Searching Without a Heuristic: Efficient Use of Abstraction
Larsen, Bradford John (University of New Hampshire) | Burns, Ethan (University of New Hampshire) | Ruml, Wheeler (University of New Hampshire) | Holte, Robert (University of Alberta)
In problem domains where an informative heuristic evaluation function is not known or not easily computed, abstraction can be used to derive admissible heuristic values. Optimal path lengths in the abstracted problem are consistent heuristic estimates for the original problem. Pattern databases are the traditional method of creating such heuristics, but they exhaustively compute costs for all abstract states and are thus usually appropriate only when all instances share the same single goal state. Hierarchical heuristic search algorithms address these shortcomings by searching for paths in the abstract space on an as-needed basis. However, existing hierarchical algorithms search less efficiently than pattern database constructors: abstract nodes may be expanded many times during the course of a base-level search. We present a novel hierarchical heuristic search algorithm, called Switchback, that uses an alternating direction of search to avoid abstract node re-expansions. This algorithm is simple to implement and demonstrates superior performance to existing hierarchical heuristic search algorithms on several standard benchmarks.

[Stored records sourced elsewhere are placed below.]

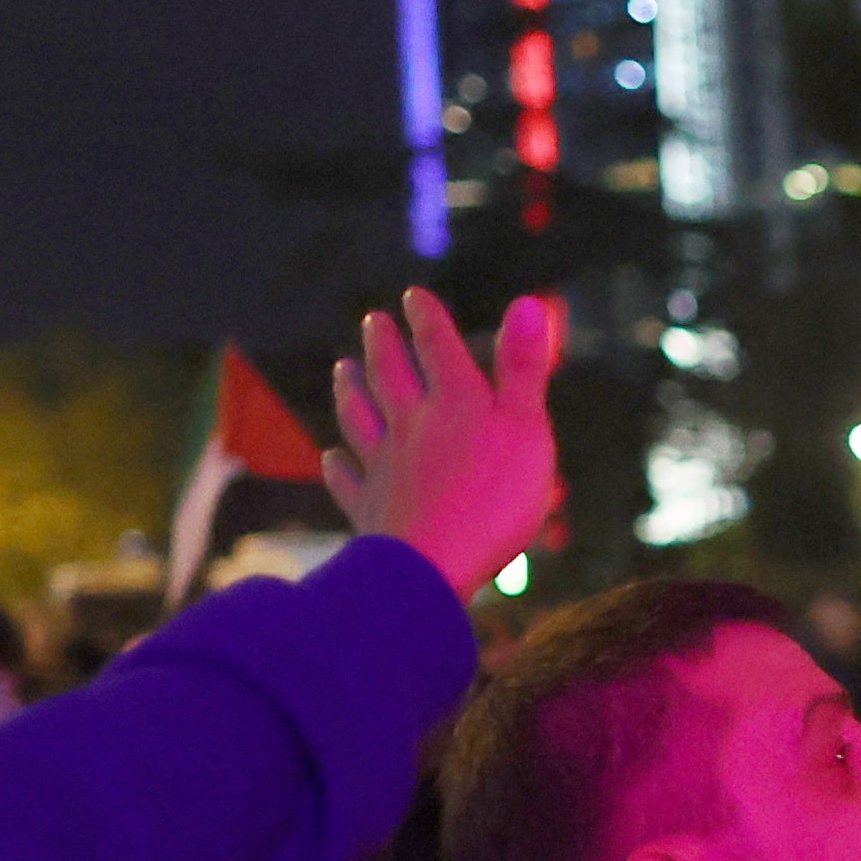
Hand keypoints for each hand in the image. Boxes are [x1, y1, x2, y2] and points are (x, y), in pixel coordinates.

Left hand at [323, 291, 565, 592]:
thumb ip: (523, 368)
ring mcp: (385, 467)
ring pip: (361, 419)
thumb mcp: (526, 429)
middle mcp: (412, 426)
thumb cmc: (493, 499)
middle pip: (391, 377)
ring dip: (351, 391)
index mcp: (455, 403)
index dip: (426, 319)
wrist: (431, 565)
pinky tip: (331, 457)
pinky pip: (349, 481)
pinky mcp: (371, 510)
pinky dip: (339, 466)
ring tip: (342, 370)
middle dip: (382, 345)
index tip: (413, 296)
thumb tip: (529, 302)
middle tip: (372, 321)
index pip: (438, 348)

Parallel Best-First Search: The Role of Abstraction
Burns, Ethan (University of New Hampshire) | Lemons, Sofia (University of New Hampshire) | Ruml, Wheeler (University of New Hampshire) | Zhou, Rong (Palo Alto Research Center)
To harness modern multicore processors, it is imperative to develop parallel versions of fundamental algorithms. In this paper, we present a general approach to best-first heuristic search in a shared-memory setting. Each thread attempts to expand the most promising nodes. By using abstraction to partition the state space, we detect duplicate states while avoiding lock contention. We allow speculative expansions when necessary to keep threads busy. We identify and fix potential livelock conditions. In an empirical comparison on STRIPS planning, grid pathfinding, and sliding tile puzzle problems using an 8-core machine, we show that A* implemented in our framework yields faster search performance than previous parallel search proposals. We also demonstrate that our approach extends easily to other best-first searches, such as weighted A* and anytime heuristic search.